Sept ans après son documentaire satirique The Ambassador, le danois Mads Brügger passe à la fiction avec le drôlissime St. Bernard Syndicate. Tout en gardant un style proche du documentaire, cette satire subversive sur le capitaliste mondial offre un curieux mélange d’épisodes ironiques et de situations étranges. Bien que la finale laisse un peu à désirer, on se laisse charmer par ce mélange d’ironie et d’observations sociales qui renvoie au True Stories de David Byrne revu et corrigé par Christopher Guest.

31 juillet 2018

Fantasia 2018 | ★★★ | Tokyo Vampire Hotel

Fantasia 2018 | ★★★ | Tokyo Vampire Hotel

Réalisé par Sion Sono
Initialement, Sion Sono a développé Tokyo Vampire Hotel comme une série pour Amazon studios. Il a ensuite réduit son montage pour en faire un film du tiers de sa durée. Tokyo Vampire Hotel gagne beaucoup dans cette transition mais, finalement, perd tout autant. Malgré toute l'énergie déployée par Sono, son projet reste toujours brouillon et donne l’impression de ne pas être complètement abouti.
On passera rapidement sur le récit qui mélange prophéties, romances et politicailleries de vampires immortels sans trouver pied.

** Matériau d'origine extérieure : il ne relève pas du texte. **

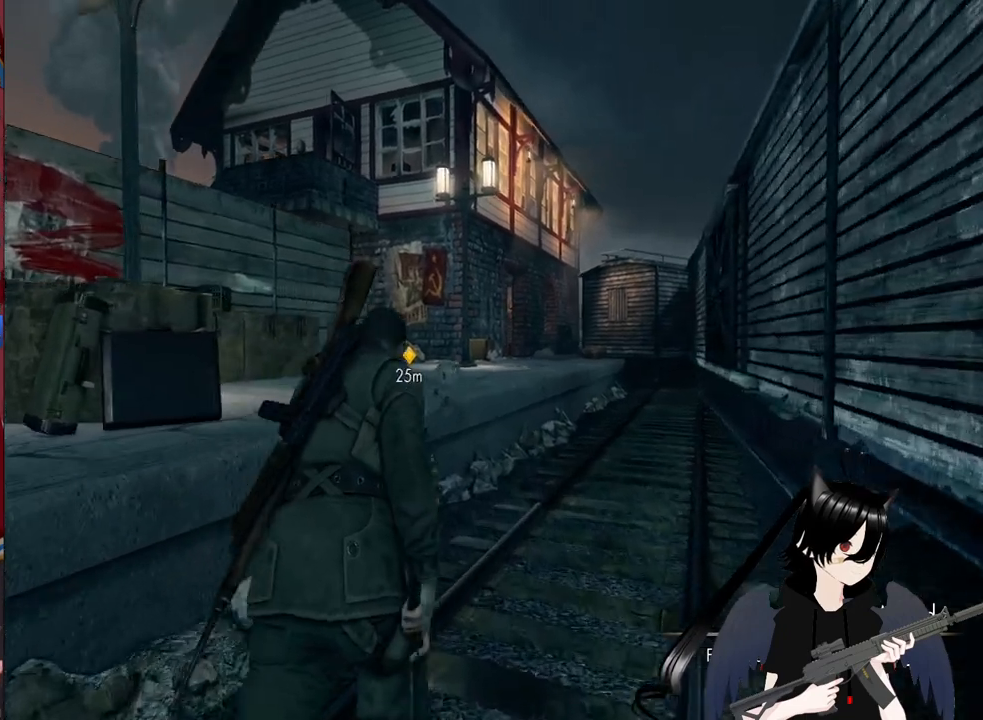
{"keys": ["shift", "w"], "mouse": [], "mouse_move": "still", "events": []}
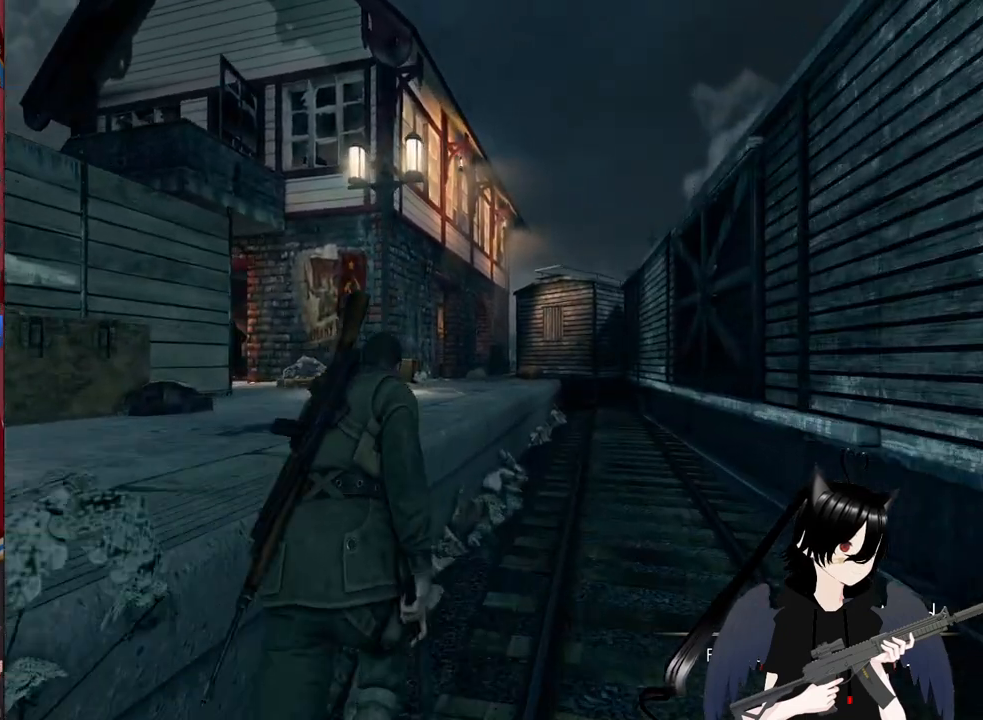
{"keys": ["space", "w"], "mouse": [], "mouse_move": "still", "events": [[380, "shift", "up"], [420, "space", "down"]]}
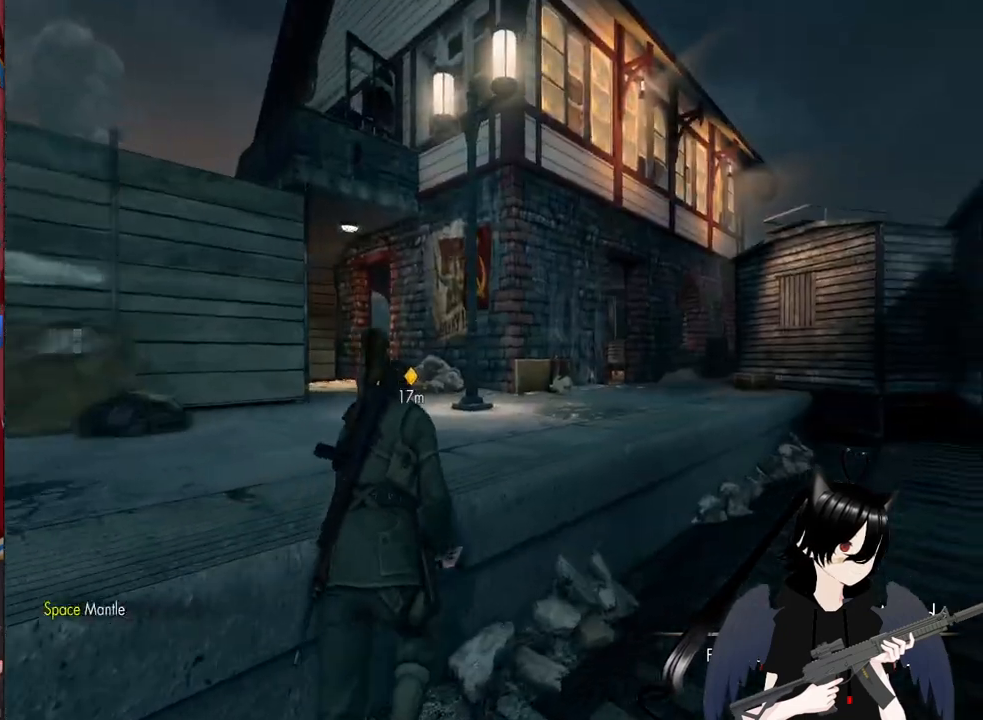
{"keys": ["w"], "mouse": [], "mouse_move": "left", "events": [[160, "space", "up"]]}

Si l’absurdité de certains éléments fait sourire, le tout ne reste qu’un prétexte pour orchestrer des scènes dont l’intérêt varie grandement. En multipliant les personnages caricaturaux et les enjeux, le film perd rapidement son spectateur dans un capharnaüm d’idées.
Sono est tout de même toujours capable de fulgurances. Elles sont peut-être plus rares ici que dans ses meilleures œuvres, mais lorsque Tokyo Vampire Hotel prend complètement forme, le résultat est bluffant. Le réalisateur mélange, à son habitude, le plus grotesque au plus sublime.
C’est dans son dernier tiers que le film prend vraiment forme. Le récit laisse alors place à un long affrontement où le réalisateur peut jouer allègrement avec ses idées formelles. Toutefois, loin de perdre le cœur émotionnel de son film, c’est plutôt à ce moment que Sono le trouve enfin. Entrecoupant des scènes de combats sanguinolents, le réalisateur installe un sentiment de mélancolie au travers de la violence. Si, en jouant sur les extrêmes, il lorgne souvent vers le mélodrame, la surenchère assumée permet aux éléments disparates d’exister ensemble dans une sorte de chaos esthétique.
Sur la série, le film a l’avantage de se perdre moins longtemps dans les dédales de son récit improbable. Très peu de temps est perdu à expliquer des particularités finalement sans intérêt. Par contre, la dernière partie de la série, sa plus belle, a ici été complètement évacuée au profit d’un récit plus linéaire. Le caractère épisodique qui permettait cette finale fait que, peut-être, celle-ci n’aurait tout simplement pas fonctionné à l’intérieur d’un film déjà trop brouillon. Il est regrettable que le cinéaste n’ait pas trouvé le moyen d’incorporer ces passages magnifiques à son film. 
Pendant longtemps Sono donne l’impression de ne pas savoir où il s’en va. En soi, Tokyo Vampire Hotel, le film, est loin des plus grands films de Sono, mais définir comme un film mineur serait ignorer que, dans de très courts moments, le réalisateur atteint un état de grâce et est vraiment à son meilleur.